Маргарет Дуди - Афинский яд
Гиперид замолчал, но продолжал стоять. Аристогейтон и Эвфий брызгали слюной и отчаянно протестовали. Кто-то — среди них Эвримедонт и Ферамен — изрыгали проклятия в адрес женщины и Гиперида, кто-то кричал, чтобы они прекратили. Басилевс долго не мог утихомирить присяжных, чтобы задать традиционный вопрос. Какие-то мгновения — и Фрину оправдали подавляющим большинством голосов. Лишь несколько наиболее стойких духом (но не обязательно самых старых) не поддались чарам красоты, благоговению пред богиней и собственной жалости.
Когда стало ясно, что знаменитой гетере не угрожает смертная казнь, волнение лишь усилилось. Многие присяжные, не удовлетворившись вынесением оправдательного приговора, подбегали к ней, чтобы поздравить лично. Фрина, все еще обнаженная, с очаровательной любезностью отвечала каждому. Все мужчины вели себя с невероятной почтительностью, не смея коснуться ее обнаженного, сияющего, такого близкого тела, но Фрина сама одаривала рукопожатием или другим знаком внимания и признательности тех, кто желал этого. Никем не остановленная, прибежала служанка и накинула плащ на тело своей прекрасной госпожи. Но Фрина не ушла, пока не поговорила с каждым. Наконец, она взглянула на Гиперида, который, совершенно обессиленный, сидел на краю помоста, вытирая лицо. Они не коснулись друг друга, но долгий, красноречивый взгляд заменил им объятие — а потом Фрина удалилась. Богиня исчезла. Оскорбление Афродите не было нанесено.
XVII
куклы и статуи
Разумеется, суд закончился неслыханным беспорядком. В то время как архонты поздравляли Фрину, другие граждане вопили и окликали ее, вставали на цыпочки и подпрыгивали. Особенно старались те, кто не сумел занять хорошее место и потому пропустил незабываемый момент разоблачения. Восклицаниям и разговорам не было конца. Большинство присутствующих испытывали облегчение и даже радость.
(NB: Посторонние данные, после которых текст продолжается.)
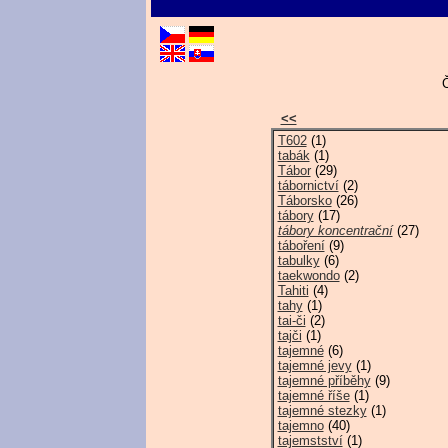
Č
<<
T602
(1)
tabák
(1)
Tábor
(29)
tábornictví
(2)
Táborsko
(26)
tábory
(17)
tábory koncentrační
(27)
táboření
(9)
tabulky
(6)
taekwondo
(2)
Tahiti
(4)
tahy
(1)
tai-či
(2)
tajči
(1)
tajemné
(6)
tajemné jevy
(1)
tajemné příběhy
(9)
tajemné říše
(1)
tajemné stezky
(1)
tajemno
(40)
tajemstství
(1)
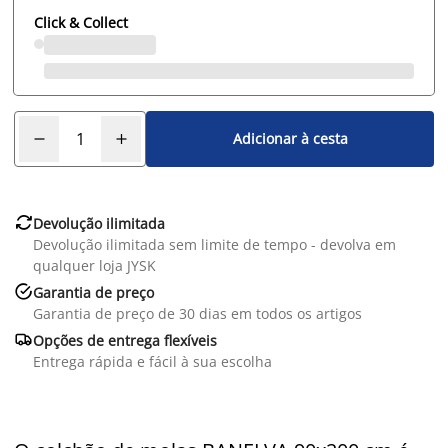
Click & Collect
Adicionar à cesta

Devolução ilimitada
Devolução ilimitada sem limite de tempo - devolva em
qualquer loja JYSK

Garantia de preço
Garantia de preço de 30 dias em todos os artigos

Opções de entrega flexíveis
Entrega rápida e fácil à sua escolha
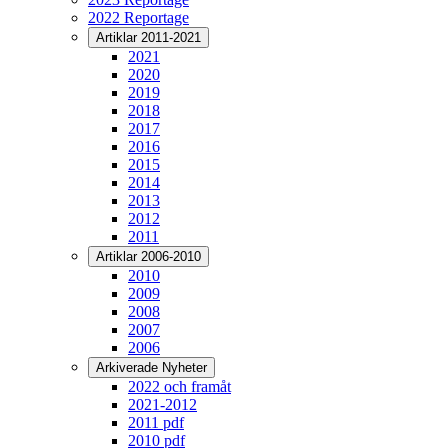
2022 Reportage
Artiklar 2011-2021
2021
2020
2019
2018
2017
2016
2015
2014
2013
2012
2011
Artiklar 2006-2010
2010
2009
2008
2007
2006
Arkiverade Nyheter
2022 och framåt
2021-2012
2011 pdf
2010 pdf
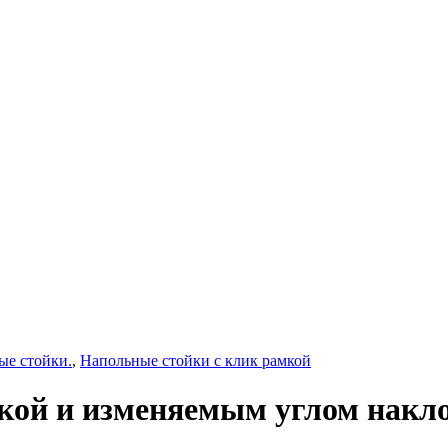
ые стойки.
,
Напольные стойки с клик рамкой
кой и изменяемым углом накл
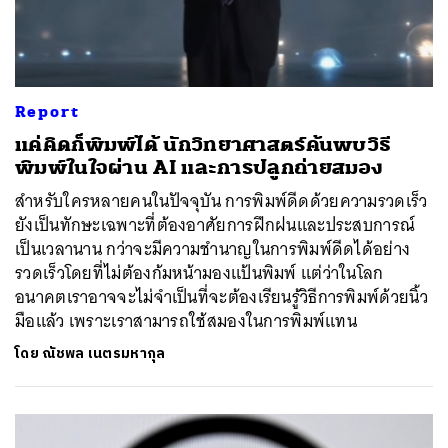
Report
แค่คิดก็พิมพ์ได้ นักวิทยาศาสตร์ค้นพบวิธี
พิมพ์ในใจผ่าน AI และการปลูกถ่ายสมอง
สำหรับใครหลายคนในปัจจุบัน การพิมพ์ดีดด้วยความรวดเร็ว
ยังเป็นทักษะเฉพาะที่ต้องอาศัยการฝึกฝนและประสบการณ์
เป็นเวลานาน กว่าจะมีความชำนาญในการพิมพ์ดีดได้อย่าง
รวดเร็วโดยที่ไม่ต้องก้มหน้ามองแป้นพิมพ์ แต่ว่าในโลก
อนาคตเราอาจจะไม่จำเป็นที่จะต้องเรียนรู้วิธีการพิมพ์ด้วยนิ้ว
มือแล้ว เพราะเราสามารถใช้สมองในการพิมพ์แทน
โดย
ณัชพล เนตรมหากุล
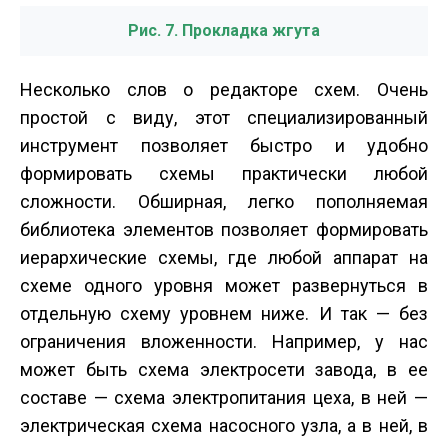
Рис. 7. Прокладка жгута
Несколько слов о редакторе схем. Очень
простой с виду, этот специализированный
инструмент позволяет быстро и удобно
формировать схемы практически любой
сложности. Обширная, легко пополняемая
библиотека элементов позволяет формировать
иерархические схемы, где любой аппарат на
схеме одного уровня может развернуться в
отдельную схему уровнем ниже. И так — без
ограничения вложенности. Например, у нас
может быть схема электросети завода, в ее
составе — схема электропитания цеха, в ней —
электрическая схема насосного узла, а в ней, в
— Это вроде хорошей трагедии, когда, боясь, что главный герой умрет, сидишь как на иголках, а в самом конце приходит спасение. Будто история Алкесты, возвращенной из Царства Мертвых, — сказал какой-то мужчина.
— Что ж, — довольно ответил другой, — не знаю, окончен ли подсчет голосов, но готов поспорить на моего лучшего мула, что Аристогейтон с Эвфием не набрали и пятой части!
— Значит, придется им платить штраф, — возликовал кто-то. — Аристогейтон и без того в долгах. Вот будет веселье — выбивать из него денежки!
— Говорил я тебе, мальчик, надо было приходить раньше! — послышался брюзгливый голос старика, которого вел вниз по тропе юноша. — Мы стояли слишком далеко! И… о, эти старые глаза! Если бы ты вернулась ко мне, моя былая зоркость!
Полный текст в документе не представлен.